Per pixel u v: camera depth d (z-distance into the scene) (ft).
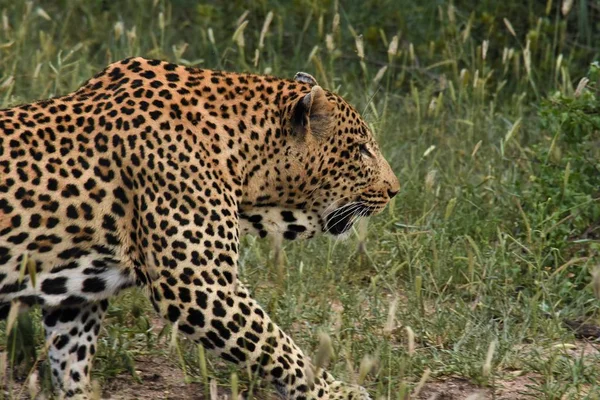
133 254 28.43
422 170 46.19
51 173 27.63
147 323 33.06
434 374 32.30
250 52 58.44
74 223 27.81
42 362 31.94
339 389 29.12
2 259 27.37
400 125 50.75
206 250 27.84
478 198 43.29
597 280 27.25
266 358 28.27
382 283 38.78
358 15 59.88
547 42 56.03
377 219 42.32
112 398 30.83
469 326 34.37
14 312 25.36
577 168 41.39
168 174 27.84
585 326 35.88
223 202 28.30
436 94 54.95
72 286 28.35
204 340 28.25
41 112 28.25
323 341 25.14
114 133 28.09
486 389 31.40
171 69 29.35
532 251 38.17
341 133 30.48
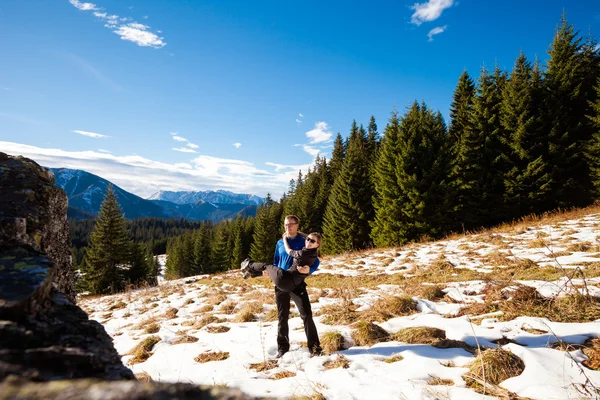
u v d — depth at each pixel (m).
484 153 21.61
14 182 2.55
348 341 4.26
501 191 21.11
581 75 20.31
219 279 15.12
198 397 0.92
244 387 3.28
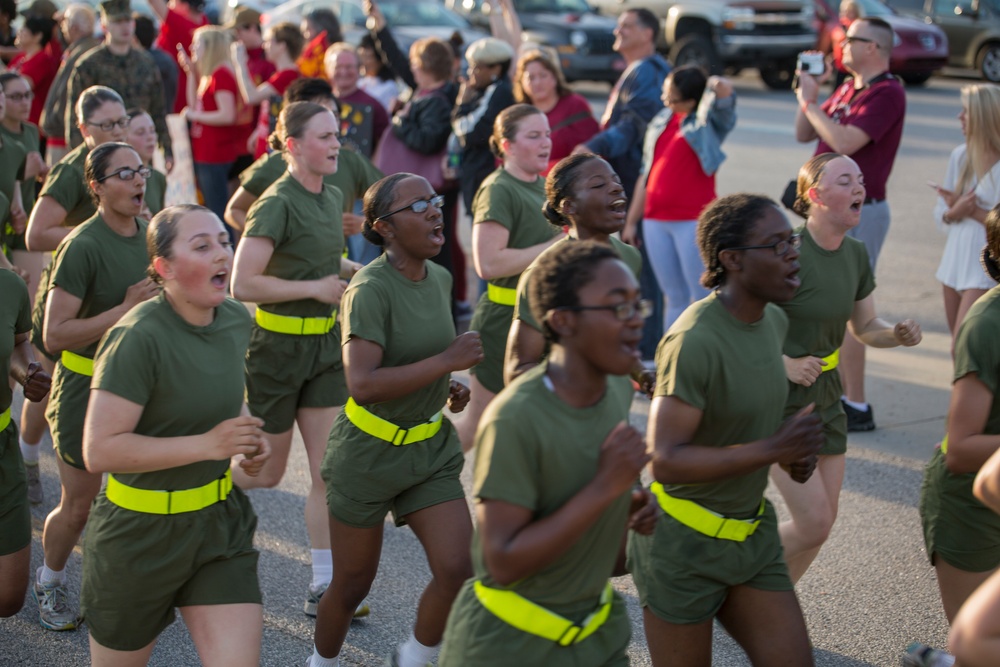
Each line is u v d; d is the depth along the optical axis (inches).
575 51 815.1
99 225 205.8
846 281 192.1
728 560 148.1
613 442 114.2
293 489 273.0
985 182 281.1
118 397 147.9
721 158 315.3
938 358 356.8
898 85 314.2
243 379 162.6
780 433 138.5
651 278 349.4
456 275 398.0
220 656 153.3
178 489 153.6
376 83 436.8
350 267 246.5
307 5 794.2
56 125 403.2
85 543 158.4
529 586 121.0
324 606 180.4
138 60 382.6
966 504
***
=== WHAT TO DO ===
Letter for letter, reproduce every record above and skip the pictures.

=== RESPONSE AREA ===
Per pixel u v: camera depth d (z-distance into the scene) (ft).
133 254 28.43
422 170 46.19
51 173 27.63
147 323 33.06
434 374 32.30
250 52 58.44
74 223 27.81
42 362 31.94
339 389 29.12
2 259 27.37
400 125 50.75
206 250 27.84
478 198 43.29
597 280 27.25
266 358 28.27
382 283 38.78
358 15 59.88
547 42 56.03
377 219 42.32
112 398 30.83
469 326 34.37
14 312 25.36
577 168 41.39
168 174 27.84
585 326 35.88
223 202 28.30
436 94 54.95
72 286 28.35
204 340 28.25
41 112 28.25
323 341 25.14
114 133 28.09
486 389 31.40
171 69 29.35
532 251 38.17
341 133 30.48
u v d — depth at each pixel (m).
484 153 21.61
14 182 2.55
348 341 4.26
501 191 21.11
581 75 20.31
219 279 15.12
198 397 0.92
244 387 3.28
Each line is u v d; d is the depth along the optical axis (inches).
575 51 815.1
99 225 205.8
846 281 192.1
728 560 148.1
613 442 114.2
293 489 273.0
985 182 281.1
118 397 147.9
721 158 315.3
938 358 356.8
898 85 314.2
243 379 162.6
780 433 138.5
651 278 349.4
456 275 398.0
220 656 153.3
178 489 153.6
376 83 436.8
350 267 246.5
307 5 794.2
56 125 403.2
85 543 158.4
529 586 121.0
324 606 180.4
138 60 382.6
966 504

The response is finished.